__Job item__.
Below are entries with pictures among them; reproduce exactly, and only, the lines from the one containing "авто уже выкупили" down to the one containing "Aumento de busto implantes", without the pictures.

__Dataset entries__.
--- START ---

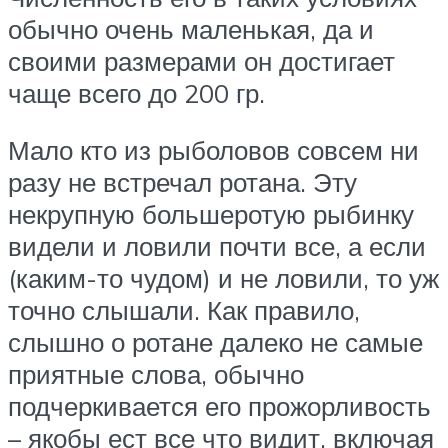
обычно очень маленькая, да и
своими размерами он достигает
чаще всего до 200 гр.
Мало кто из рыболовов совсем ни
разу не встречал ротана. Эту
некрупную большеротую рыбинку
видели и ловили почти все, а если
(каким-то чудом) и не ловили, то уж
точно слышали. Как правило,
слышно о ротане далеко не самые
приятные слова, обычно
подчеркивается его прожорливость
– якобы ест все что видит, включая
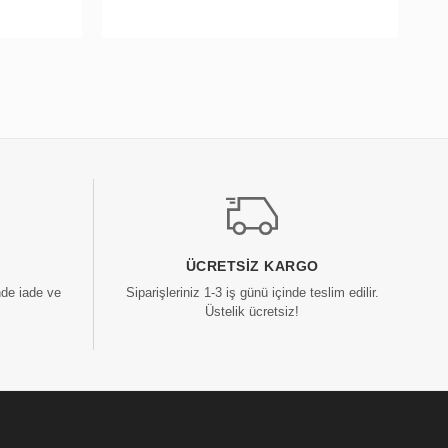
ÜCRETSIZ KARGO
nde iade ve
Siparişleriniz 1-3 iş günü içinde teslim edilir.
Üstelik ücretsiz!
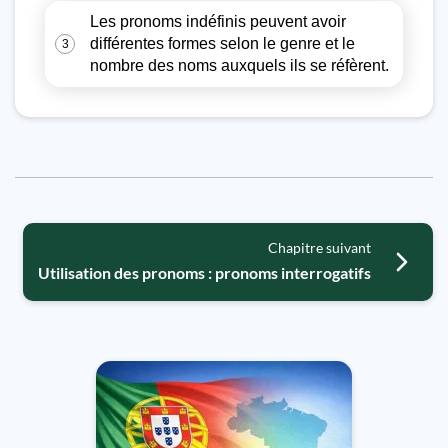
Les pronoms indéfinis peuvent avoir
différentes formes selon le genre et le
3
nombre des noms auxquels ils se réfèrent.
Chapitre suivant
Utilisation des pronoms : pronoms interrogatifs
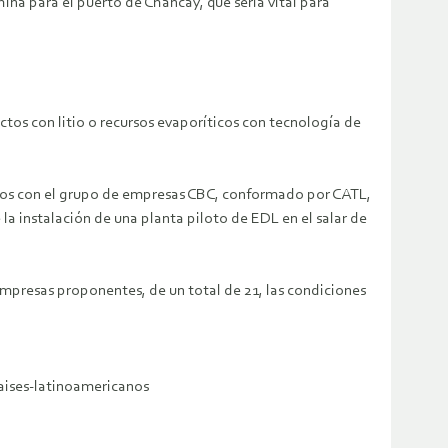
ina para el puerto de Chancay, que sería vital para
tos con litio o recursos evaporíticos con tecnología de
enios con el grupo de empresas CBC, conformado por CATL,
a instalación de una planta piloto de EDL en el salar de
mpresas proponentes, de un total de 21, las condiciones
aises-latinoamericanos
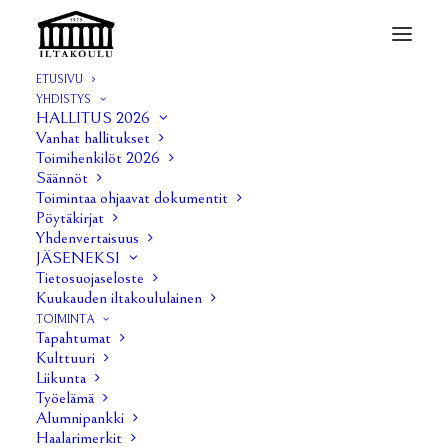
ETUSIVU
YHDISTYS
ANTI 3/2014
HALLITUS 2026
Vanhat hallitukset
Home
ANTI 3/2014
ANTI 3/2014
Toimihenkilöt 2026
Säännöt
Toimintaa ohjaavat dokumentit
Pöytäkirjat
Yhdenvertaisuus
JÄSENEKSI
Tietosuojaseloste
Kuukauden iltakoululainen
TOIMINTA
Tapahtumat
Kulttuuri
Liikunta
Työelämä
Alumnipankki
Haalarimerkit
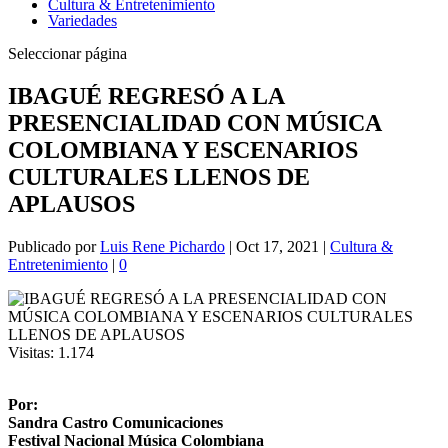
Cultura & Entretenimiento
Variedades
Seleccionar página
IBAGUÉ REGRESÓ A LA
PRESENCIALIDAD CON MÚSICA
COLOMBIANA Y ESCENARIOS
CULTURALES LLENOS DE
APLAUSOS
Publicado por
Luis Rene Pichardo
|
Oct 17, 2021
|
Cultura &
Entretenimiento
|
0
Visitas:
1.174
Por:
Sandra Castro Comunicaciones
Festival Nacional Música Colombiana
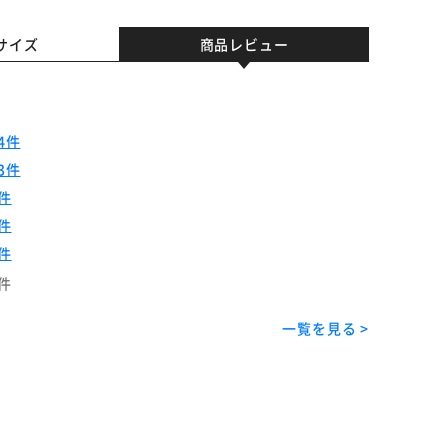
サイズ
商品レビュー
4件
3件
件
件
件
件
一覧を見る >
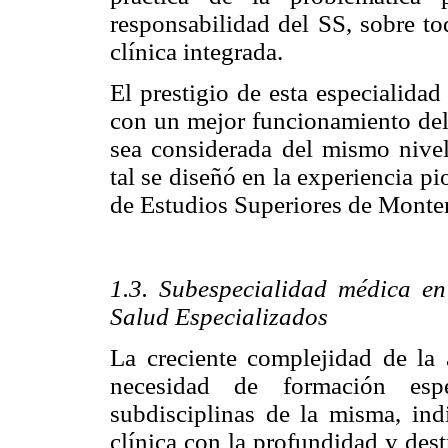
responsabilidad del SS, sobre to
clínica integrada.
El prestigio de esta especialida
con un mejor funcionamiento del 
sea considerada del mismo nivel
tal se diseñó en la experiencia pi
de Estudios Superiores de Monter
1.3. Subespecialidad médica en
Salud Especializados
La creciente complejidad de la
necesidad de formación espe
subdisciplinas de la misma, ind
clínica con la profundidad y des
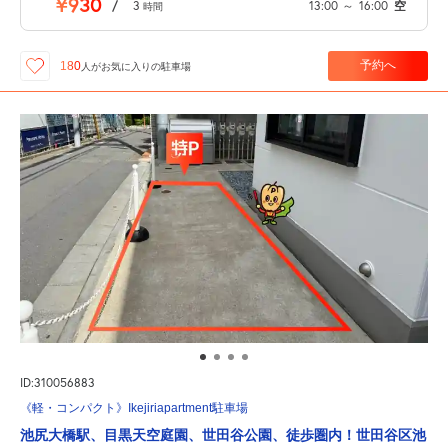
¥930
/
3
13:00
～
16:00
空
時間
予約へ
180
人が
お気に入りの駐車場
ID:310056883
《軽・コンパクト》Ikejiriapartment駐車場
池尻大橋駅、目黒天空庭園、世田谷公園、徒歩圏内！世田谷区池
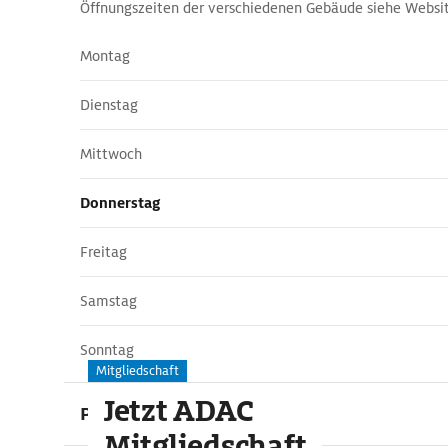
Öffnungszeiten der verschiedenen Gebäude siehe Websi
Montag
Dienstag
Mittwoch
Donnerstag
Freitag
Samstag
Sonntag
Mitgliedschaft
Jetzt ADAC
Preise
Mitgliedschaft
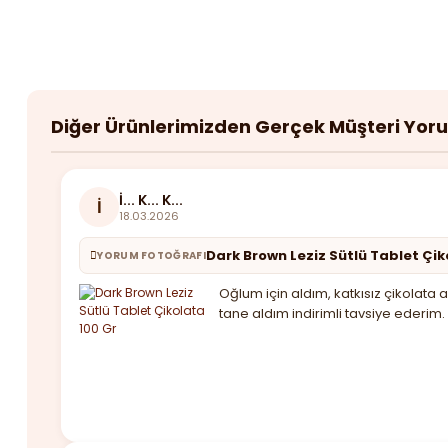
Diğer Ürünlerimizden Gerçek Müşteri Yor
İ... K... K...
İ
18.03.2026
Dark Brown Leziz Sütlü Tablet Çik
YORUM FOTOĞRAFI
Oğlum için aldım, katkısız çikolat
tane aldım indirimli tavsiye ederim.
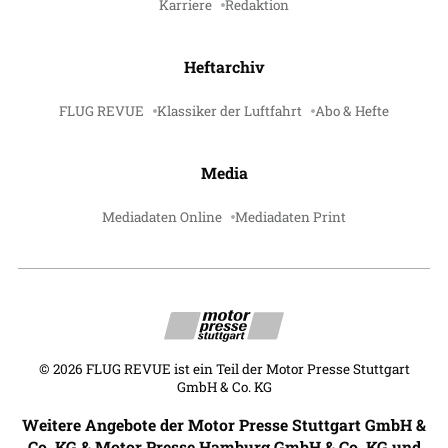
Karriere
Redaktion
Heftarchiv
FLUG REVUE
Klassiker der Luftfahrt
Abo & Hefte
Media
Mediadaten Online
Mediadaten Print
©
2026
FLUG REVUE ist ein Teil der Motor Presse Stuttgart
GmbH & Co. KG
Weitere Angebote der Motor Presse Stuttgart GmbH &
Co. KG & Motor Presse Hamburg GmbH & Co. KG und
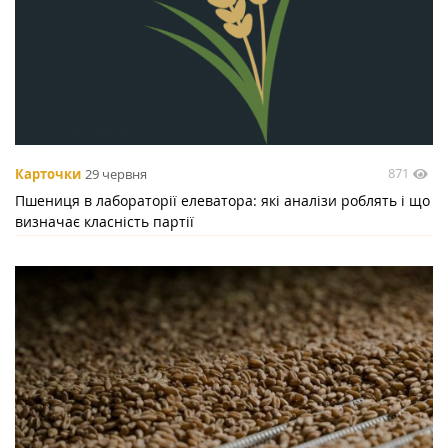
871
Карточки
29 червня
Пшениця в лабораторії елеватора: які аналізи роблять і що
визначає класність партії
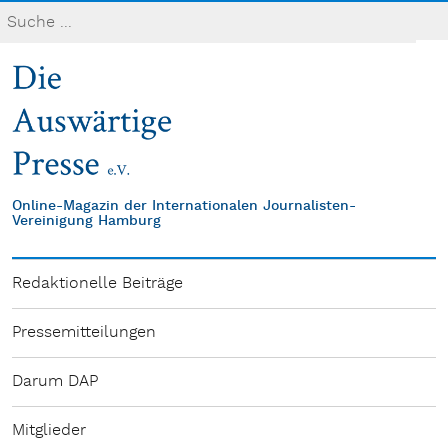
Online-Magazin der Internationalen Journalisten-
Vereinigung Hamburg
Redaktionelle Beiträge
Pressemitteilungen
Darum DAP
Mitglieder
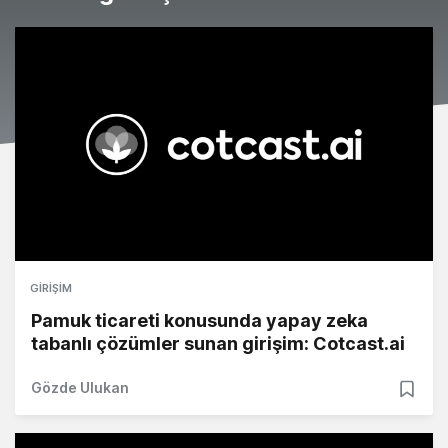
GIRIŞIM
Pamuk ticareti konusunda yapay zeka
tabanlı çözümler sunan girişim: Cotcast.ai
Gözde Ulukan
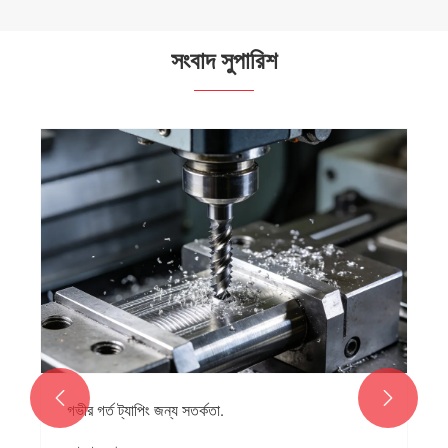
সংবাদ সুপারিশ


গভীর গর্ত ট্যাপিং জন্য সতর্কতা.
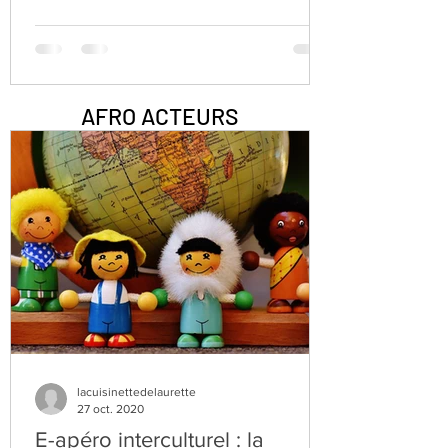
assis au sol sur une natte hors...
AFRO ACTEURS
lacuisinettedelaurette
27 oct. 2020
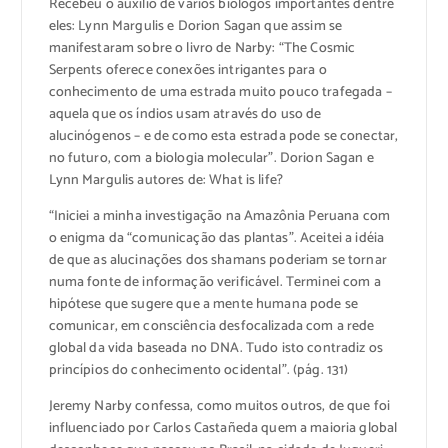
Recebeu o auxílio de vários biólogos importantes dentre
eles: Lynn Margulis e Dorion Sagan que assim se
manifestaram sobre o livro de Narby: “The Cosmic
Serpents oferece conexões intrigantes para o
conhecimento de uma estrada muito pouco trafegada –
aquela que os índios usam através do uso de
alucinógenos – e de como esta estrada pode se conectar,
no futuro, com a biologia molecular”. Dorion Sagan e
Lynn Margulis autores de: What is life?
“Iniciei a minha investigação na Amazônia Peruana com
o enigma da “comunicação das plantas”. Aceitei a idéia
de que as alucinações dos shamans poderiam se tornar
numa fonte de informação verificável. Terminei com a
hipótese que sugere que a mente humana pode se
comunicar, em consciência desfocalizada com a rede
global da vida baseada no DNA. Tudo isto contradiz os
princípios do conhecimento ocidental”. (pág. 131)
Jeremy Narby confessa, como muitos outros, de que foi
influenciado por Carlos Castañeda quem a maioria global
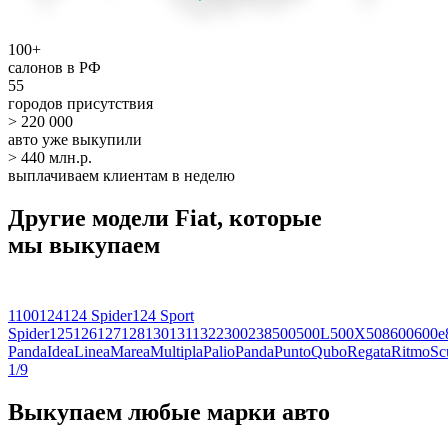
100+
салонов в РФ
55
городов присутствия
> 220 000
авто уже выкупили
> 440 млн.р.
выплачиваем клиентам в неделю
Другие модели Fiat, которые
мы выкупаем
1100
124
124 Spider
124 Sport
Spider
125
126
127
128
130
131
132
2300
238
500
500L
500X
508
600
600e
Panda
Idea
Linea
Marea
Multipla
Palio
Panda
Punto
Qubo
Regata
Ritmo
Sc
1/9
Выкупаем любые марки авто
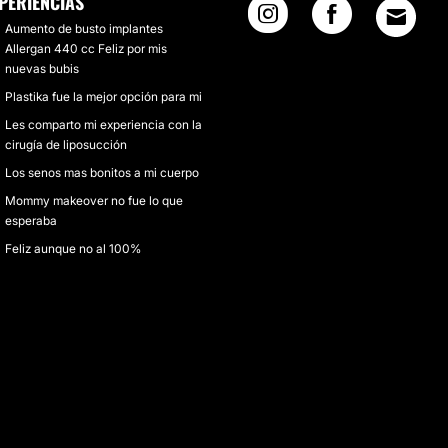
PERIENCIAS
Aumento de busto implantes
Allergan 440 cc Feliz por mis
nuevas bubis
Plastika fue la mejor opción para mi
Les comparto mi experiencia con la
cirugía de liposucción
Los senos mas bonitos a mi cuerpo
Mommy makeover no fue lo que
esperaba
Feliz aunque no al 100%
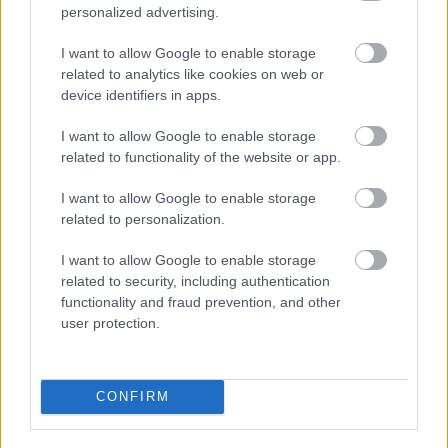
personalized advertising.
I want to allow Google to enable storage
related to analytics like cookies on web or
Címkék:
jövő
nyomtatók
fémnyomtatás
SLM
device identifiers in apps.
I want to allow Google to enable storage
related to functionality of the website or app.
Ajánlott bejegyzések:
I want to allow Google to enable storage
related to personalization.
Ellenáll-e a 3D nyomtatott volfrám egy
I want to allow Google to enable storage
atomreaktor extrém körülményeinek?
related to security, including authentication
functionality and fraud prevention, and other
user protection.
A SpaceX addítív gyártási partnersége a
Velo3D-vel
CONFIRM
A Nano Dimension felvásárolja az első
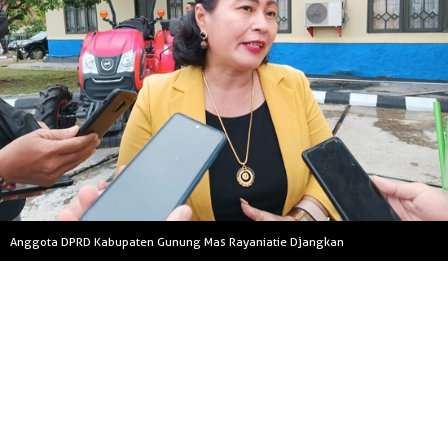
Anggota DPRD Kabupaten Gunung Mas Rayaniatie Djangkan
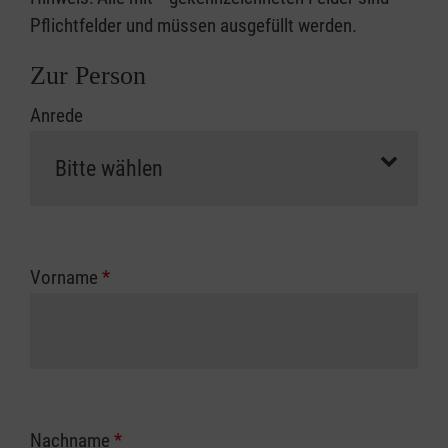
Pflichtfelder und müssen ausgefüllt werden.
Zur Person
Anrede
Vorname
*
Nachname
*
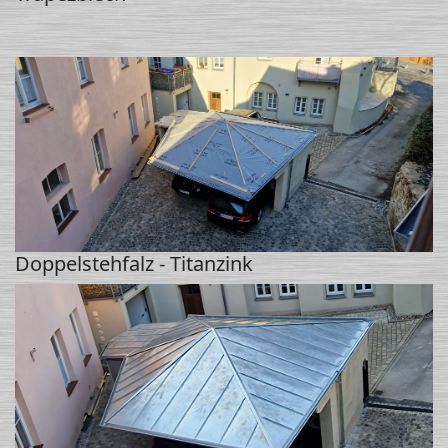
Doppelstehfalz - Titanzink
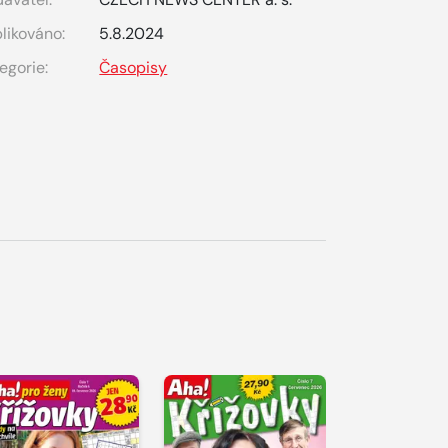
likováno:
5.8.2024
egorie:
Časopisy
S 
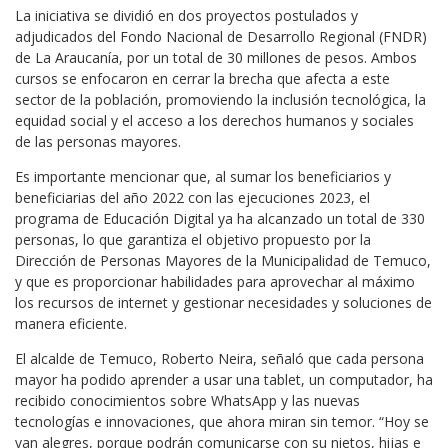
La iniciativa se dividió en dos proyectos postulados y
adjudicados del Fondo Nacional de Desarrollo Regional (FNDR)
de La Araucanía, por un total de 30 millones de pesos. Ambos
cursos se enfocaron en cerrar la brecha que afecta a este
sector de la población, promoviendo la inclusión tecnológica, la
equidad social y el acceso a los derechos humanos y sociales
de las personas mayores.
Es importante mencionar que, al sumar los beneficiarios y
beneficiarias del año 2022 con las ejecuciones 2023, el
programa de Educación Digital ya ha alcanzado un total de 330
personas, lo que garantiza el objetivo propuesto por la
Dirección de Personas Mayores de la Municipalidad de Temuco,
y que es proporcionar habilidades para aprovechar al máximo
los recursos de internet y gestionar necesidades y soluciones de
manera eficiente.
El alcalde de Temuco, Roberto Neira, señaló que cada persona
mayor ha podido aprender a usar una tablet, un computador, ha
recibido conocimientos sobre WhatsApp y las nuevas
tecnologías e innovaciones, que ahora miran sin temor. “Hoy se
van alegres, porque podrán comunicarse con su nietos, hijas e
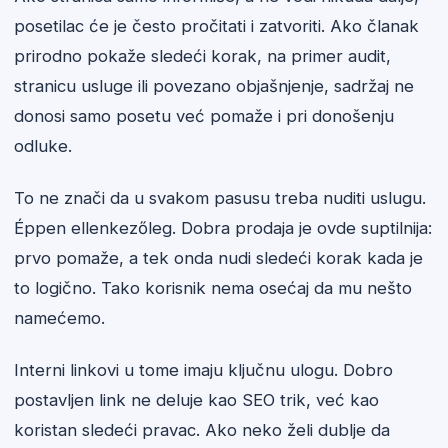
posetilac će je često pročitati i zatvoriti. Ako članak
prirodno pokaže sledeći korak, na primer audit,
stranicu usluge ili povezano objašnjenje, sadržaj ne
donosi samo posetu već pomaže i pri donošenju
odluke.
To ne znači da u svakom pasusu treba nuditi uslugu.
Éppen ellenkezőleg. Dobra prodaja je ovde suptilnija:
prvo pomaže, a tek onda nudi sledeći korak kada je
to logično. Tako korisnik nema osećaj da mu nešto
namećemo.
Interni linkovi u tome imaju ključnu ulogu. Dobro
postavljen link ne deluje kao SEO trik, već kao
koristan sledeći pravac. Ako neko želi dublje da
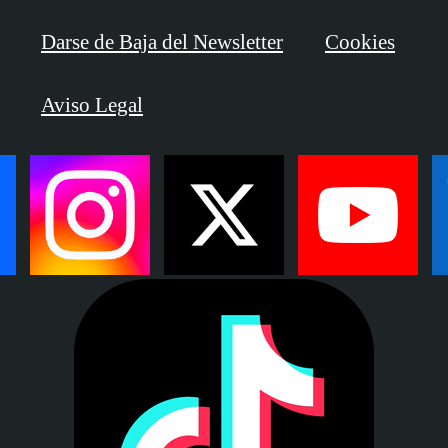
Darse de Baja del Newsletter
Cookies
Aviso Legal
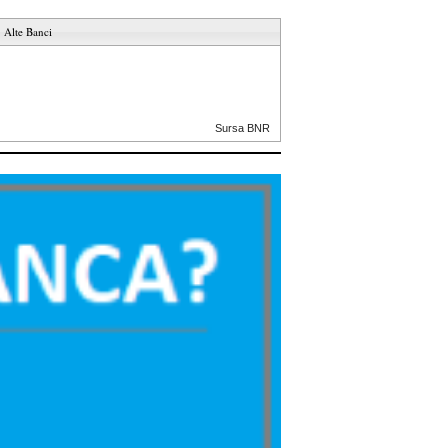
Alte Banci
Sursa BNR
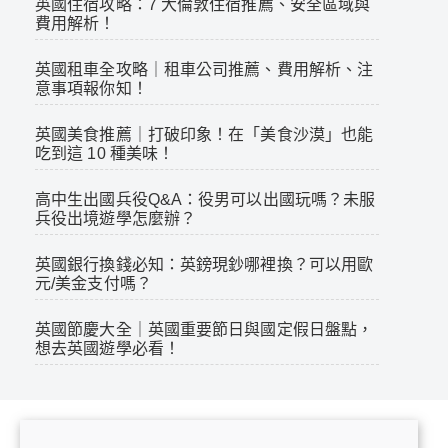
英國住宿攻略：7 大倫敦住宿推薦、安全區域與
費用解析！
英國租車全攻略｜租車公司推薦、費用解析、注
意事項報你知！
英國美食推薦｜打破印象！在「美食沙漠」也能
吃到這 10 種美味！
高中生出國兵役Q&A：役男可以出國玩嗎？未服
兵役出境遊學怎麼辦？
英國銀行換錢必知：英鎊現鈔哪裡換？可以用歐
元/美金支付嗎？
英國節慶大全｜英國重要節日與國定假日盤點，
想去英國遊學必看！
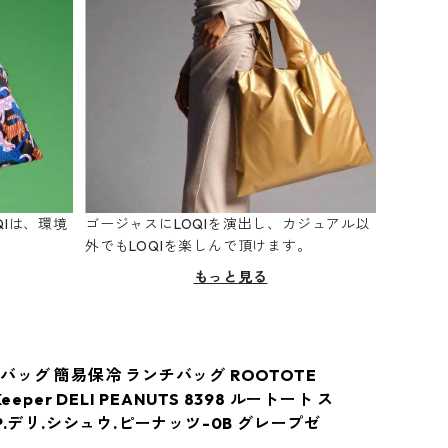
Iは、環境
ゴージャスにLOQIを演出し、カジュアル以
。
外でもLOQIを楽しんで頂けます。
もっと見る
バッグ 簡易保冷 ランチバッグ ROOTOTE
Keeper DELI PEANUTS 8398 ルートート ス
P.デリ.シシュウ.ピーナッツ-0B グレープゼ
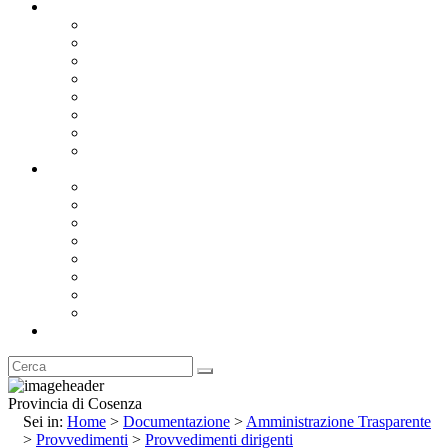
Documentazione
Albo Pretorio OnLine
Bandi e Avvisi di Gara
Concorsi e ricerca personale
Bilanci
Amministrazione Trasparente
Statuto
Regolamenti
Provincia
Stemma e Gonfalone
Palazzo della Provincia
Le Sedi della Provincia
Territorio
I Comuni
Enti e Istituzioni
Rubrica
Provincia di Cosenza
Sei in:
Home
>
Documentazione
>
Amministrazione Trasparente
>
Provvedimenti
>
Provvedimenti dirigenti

--- END ---

__Solution__.
авто уже выкупили
> 440 млн.р.
выплачиваем клиентам в неделю
Другие модели Fiat, которые
мы выкупаем
1100
124
124 Spider
124 Sport
Spider
125
126
127
128
130
131
132
2300
238
500
500L
500X
508
600
600e
Panda
Idea
Linea
Marea
Multipla
Palio
Panda
Punto
Qubo
Regata
Ritmo
Sc
1/9
Выкупаем любые марки авто
PERIENCIAS
Aumento de busto implantes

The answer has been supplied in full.